Our nation’s Founders determined right from the start—just after safeguarding the rights of free speech and free press in the First Amendment—to restrict by the Fourth and Fifth amendments the government’s right to pry into our lives through “unreasonable searches and seizures” or to compel testimony against ourselves.
But those amendments generally come into play when crime is involved. What about the privacy of law-abiding folks who want to keep as private—or at least control the disclosure of—most facts about them?
Ninety-nine years to the day after we got the Bill of Rights, on Dec. 15, 1890, a landmark Harvard Law Review article set out a “right to be let alone,” written by two lawyers, Samuel Warren and Louis Brandeis. In 1928, as a U.S. Supreme Court justice, Brandeis set out the principle again in dissenting from a majority opinion in a wiretap case, Olmstead v. U.S.

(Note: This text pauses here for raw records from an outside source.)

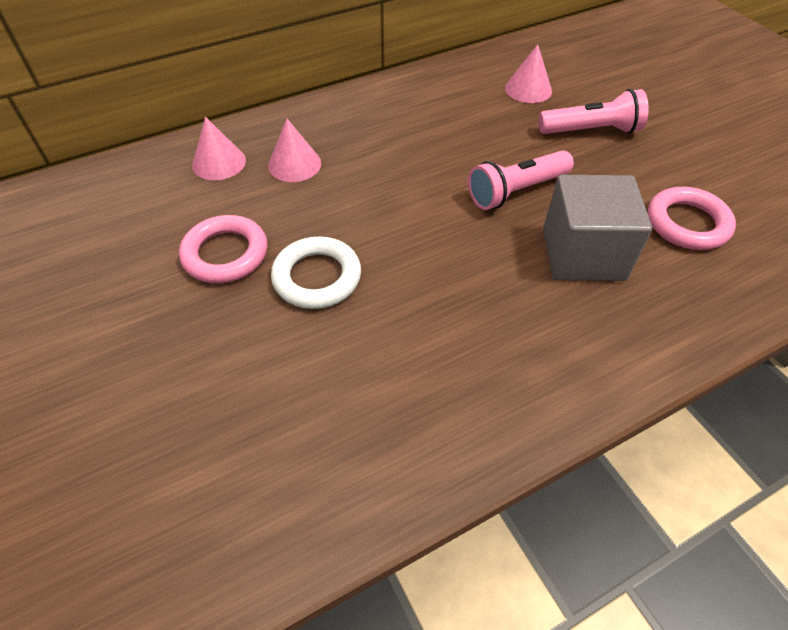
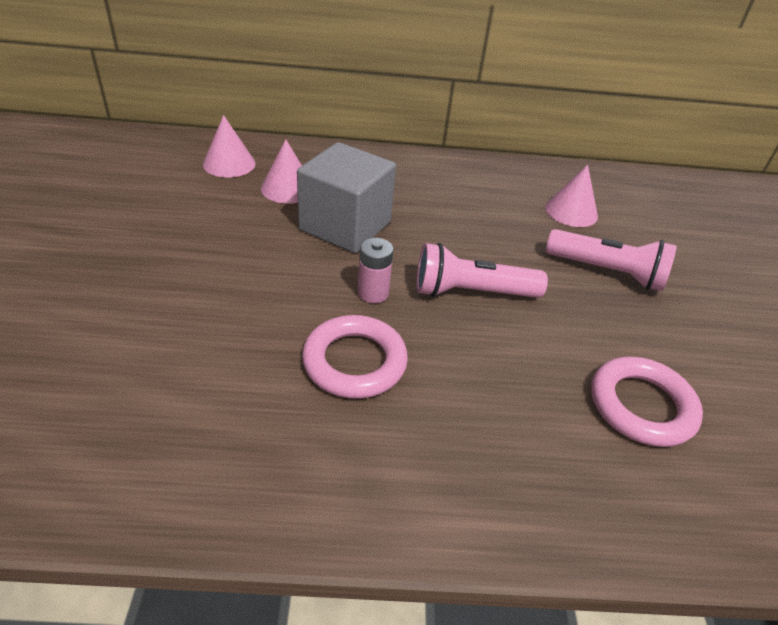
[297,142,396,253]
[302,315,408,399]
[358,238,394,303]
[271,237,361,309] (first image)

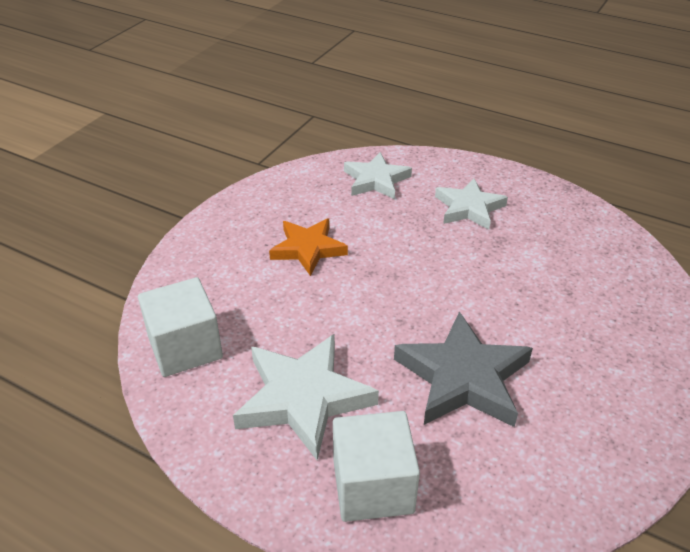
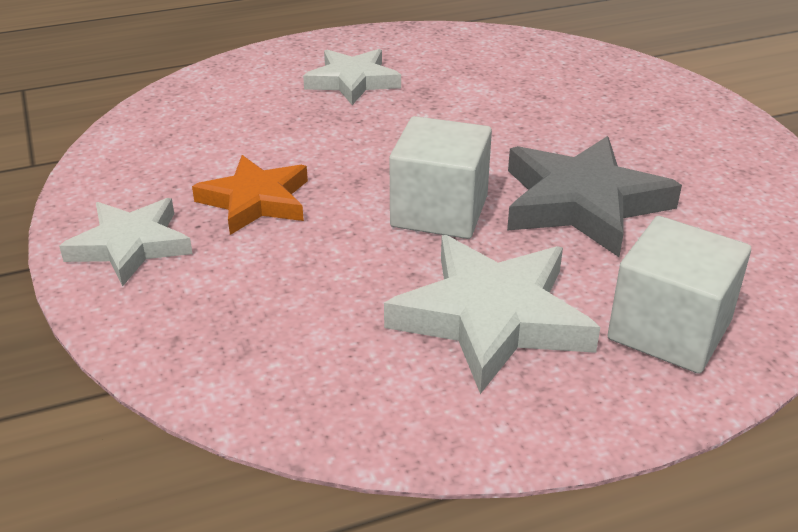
[59,198,193,286]
[390,116,492,239]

Consider what Brandeis and Warren penned nearly 132 years ago and its application to 24/7, Web-wired, relentlessly connected life today:
“Recent inventions and business methods call attention to the next step which must be taken for the protection of the person. … Instantaneous photographs and newspaper enterprise have invaded the sacred precincts of private and domestic life; and numerous mechanical devices threaten to make good the prediction that ‘what is whispered in the closet shall be proclaimed from the house-tops.’”
Modern readers, please insert news media, social networking and automatic online sharing, along with iPads and cellphones, at the appropriate places.
The two law partners warned in a burgeoning information age that some were “overstepping in every direction the obvious bounds of propriety and of decency. Gossip is no longer the resource of the idle and of the vicious, but has become a trade, which is pursued with industry as well as effrontery. To satisfy a prurient taste the details of sexual relations are spread broadcast. To occupy the indolent, column upon column is filled with idle gossip, which can only be procured by intrusion upon the domestic circle.”
Attention cable TV talking heads, celebrity trackers and paparazzi: Two guys in the Victorian Age had your number.
Still, there are things about each other we need to know to function as a nation.
On the high court, Brandeis recognized the occasional need for government to force disclosure of individual facts in the pursuit of criminals. National security may also require some disclosures of individuals’ activities. We need public-health information to protect ourselves. Transparency in government records holds the record-keepers accountable and self-corrects against fraud and abuse. And what we choose to reveal is, by definition, no longer private information.
We should consider all those benefits in weighing attempts to shut down the flow of information. Still, there is the echo through time of the concerns that prompted Brandeis and Warren to write: “Solitude and privacy have become more essential to the individual; but modern enterprise and invention have, through invasions upon his privacy, subjected him to mental pain and distress, far greater than could be inflicted by mere bodily injury.”